An exploration of solving the problems that inheritance solves, without inheritance.

Disclaimer: This is not production code, and errors are not handled gracefully. Do not use this in production.

OOP developers, like myself quite recently, may struggle to understand how to structure their code without inheritance in Rust. This repository provides a simple, bare-bones example of one approach, identifying the three problems that inheritance traditionally solves, and solving them separately.

Sharing a common interface

OOP developers are familiar with interfaces, so I will not dwell on this too much, but Rust achieves this functionality with its trait system.

trait Shape {
    fn perimeter(&self) -> f32;
}

Code reuse

After replacing all class inheritance with trait inheritance, the OOP developer may ask about code reuse next. In this repository, code reuse is achieved using functions, which have first class support in Rust. The common perimeter() function is defined once in the utils module, and used in multiple of the Shape implementations.

==========

■ Tasks for this exercise
1 - Edit the passage in the text on replacing inheritance in Rust that opens with the words containing "Disclaimer: This is" and closes with "its trait system.", replacing "OOP developers" with "object-oriented programmers".
2 - According to the text on replacing inheritance in Rust, in which module is the common perimeter() function defined?
3 - Continue the text on replacing inheritance in Rust, beginning after its last sentence.
The records that follow are not needed for any of this work.

==========

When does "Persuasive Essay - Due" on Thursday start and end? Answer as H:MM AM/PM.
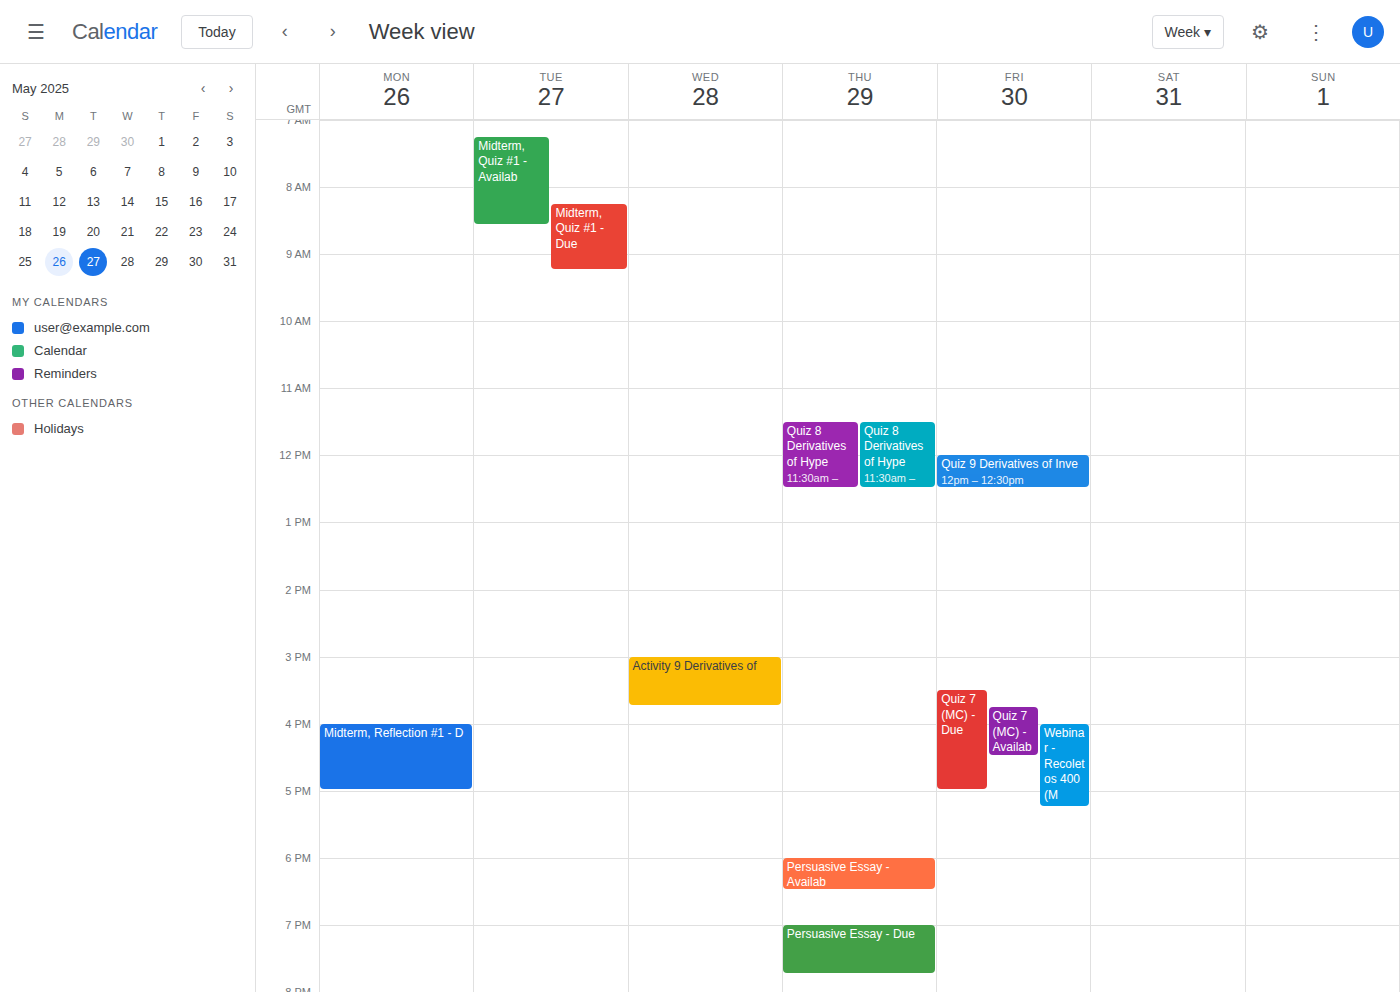
7:00 PM to 7:45 PM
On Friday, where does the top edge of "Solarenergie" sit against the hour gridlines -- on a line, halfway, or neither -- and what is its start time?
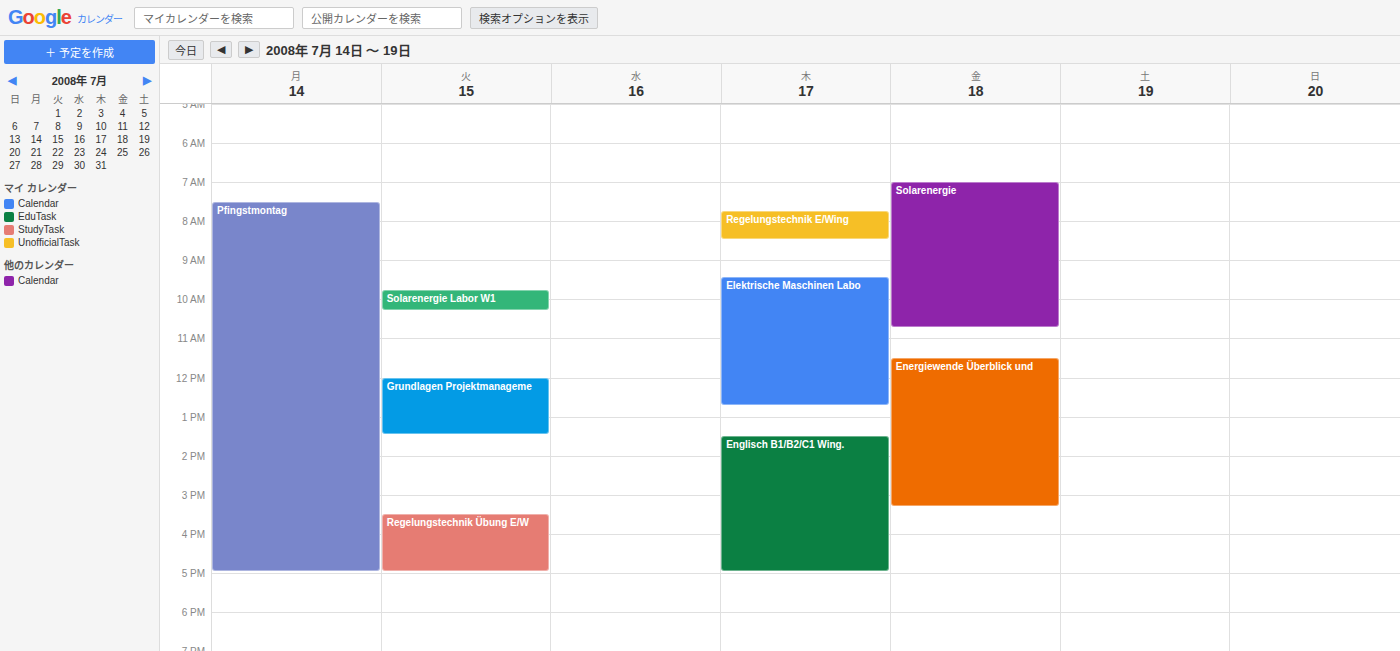
7:00 AM -- exactly on the 7 AM line.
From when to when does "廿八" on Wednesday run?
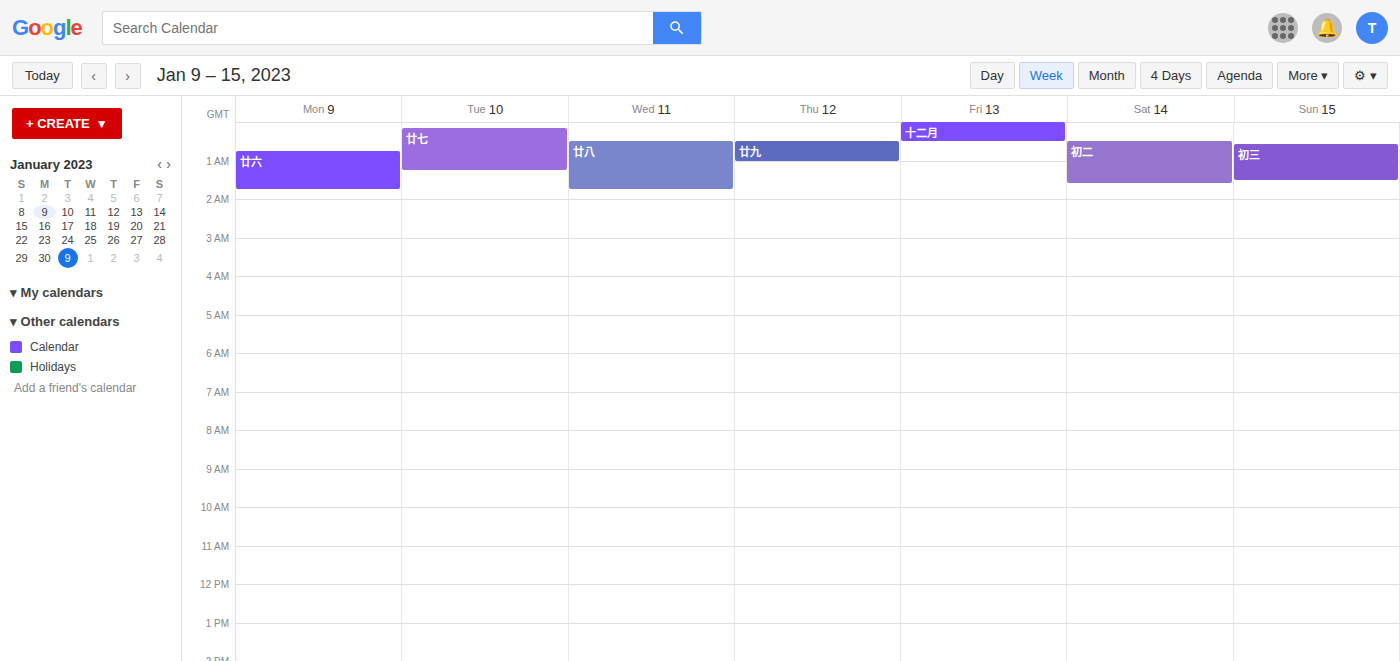
12:30 AM to 1:45 AM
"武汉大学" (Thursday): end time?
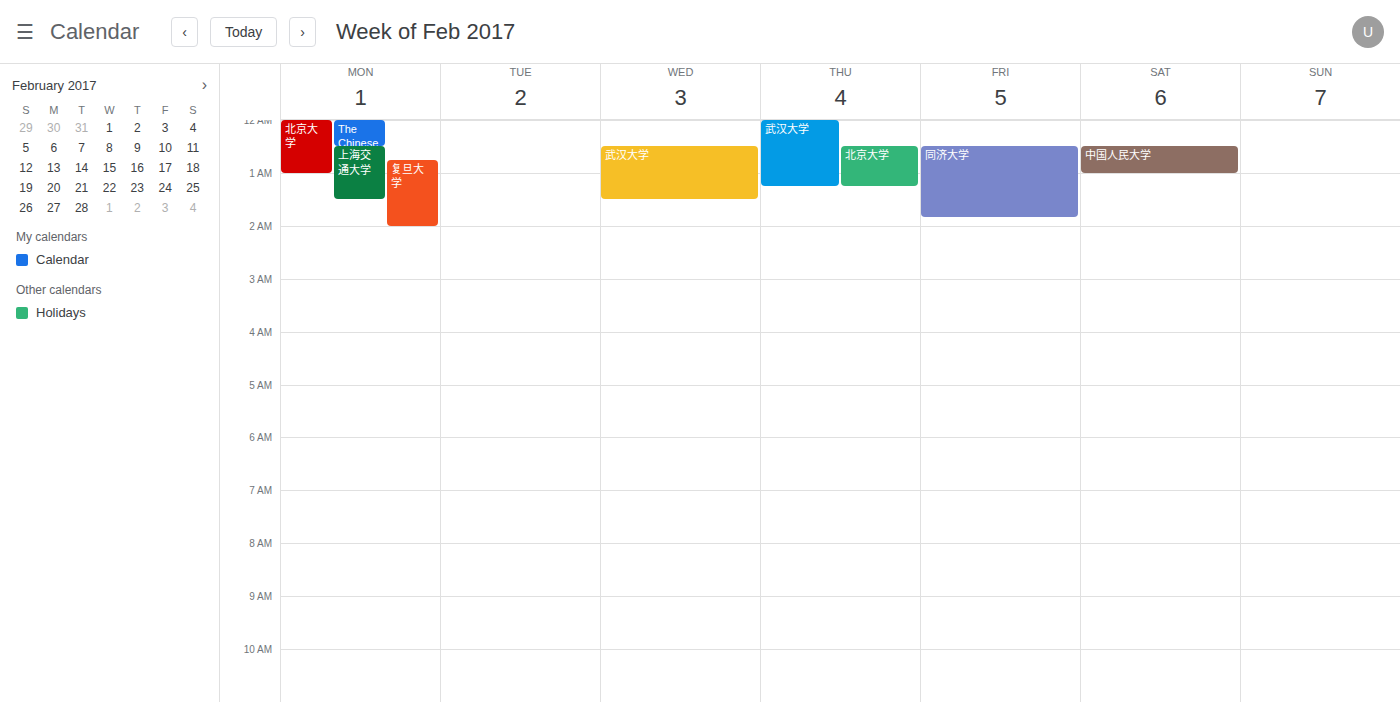
1:15 AM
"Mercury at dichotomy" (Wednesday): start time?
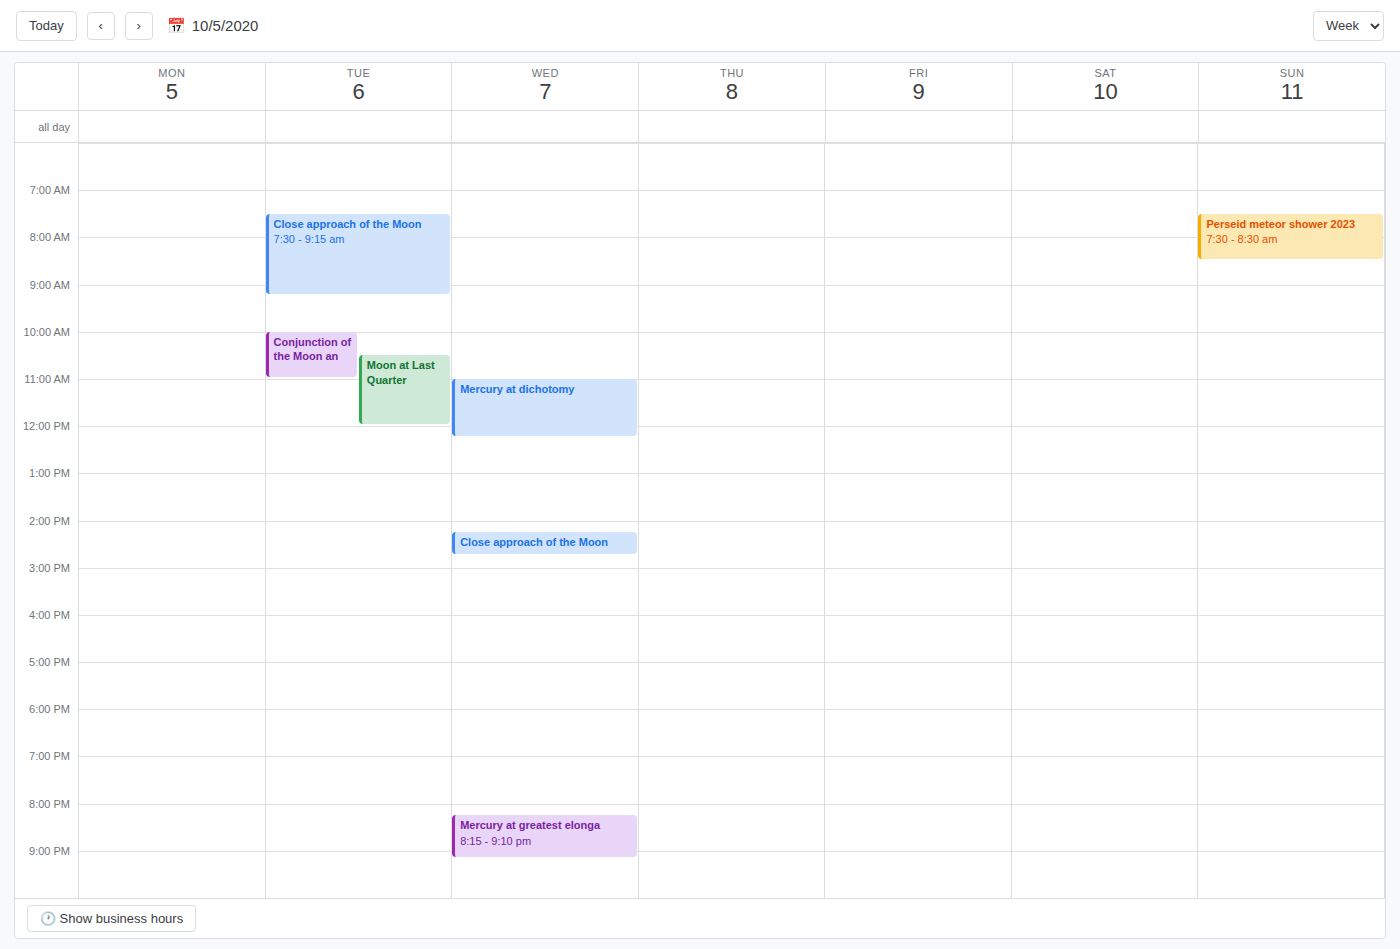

==========

■ Set of answers
1 -
Disclaimer: This is not production code, and errors are not handled gracefully. Do not use this in production.

object-oriented programmers, like myself quite recently, may struggle to understand how to structure their code without inheritance in Rust. This repository provides a simple, bare-bones example of one approach, identifying the three problems that inheritance traditionally solves, and solving them separately.

Sharing a common interface

object-oriented programmers are familiar with interfaces, so I will not dwell on this too much, but Rust achieves this functionality with its trait system.

2 - It is defined in the utils module.

3 -
mod utils {
    pub fn perimeter(vertices: &[Vertex]) -> f32 { 0 }
}
impl Shape for Triangle {
    fn perimeter(&self) -> f32 {
        utils::perimeter(self.vertices.as_slice())
    }
}
impl Shape for Pentagon {
    fn perimeter(&self) -> f32 {
        utils::perimeter(self.vertices.as_slice())
    }
}

Polymorphism

The last feature inheritance traditionally offers for us is polymorphism; providing a child type wherever the parent type is expected. This can be achieved using only dyn type trait objects, but one could rightly complain about the inefficiency under the hood, as these require the object to be behind a reference of some kind. Furthermore, one may not want to accept all implementations of their trait, and only support the ones they wrote. This is where Rust's enums enter the picture, as algebraic sum data types. Using an enum that implements the same trait as the "children", all the "children's" implementations can be wired together and the match expression does not have to be exposed.

In the event that you actually do want to handle implementations written by others, this is still possible with a variant that takes a dyn type trait object. These implementations will be less efficient as they cannot retroactively be included in the enum directly and must be behind whichever reference type you use, but this is a necessary cost of using the enum you provide in this manner. If they absolutely must have that performance anyway, they may write their own enums to include the types they want.

enum Shapes {
    Triangle(Triangle),
    Rectangle(Rectangle),
    Pentagon(Pentagon),
    Unknown(Box<dyn Shape>)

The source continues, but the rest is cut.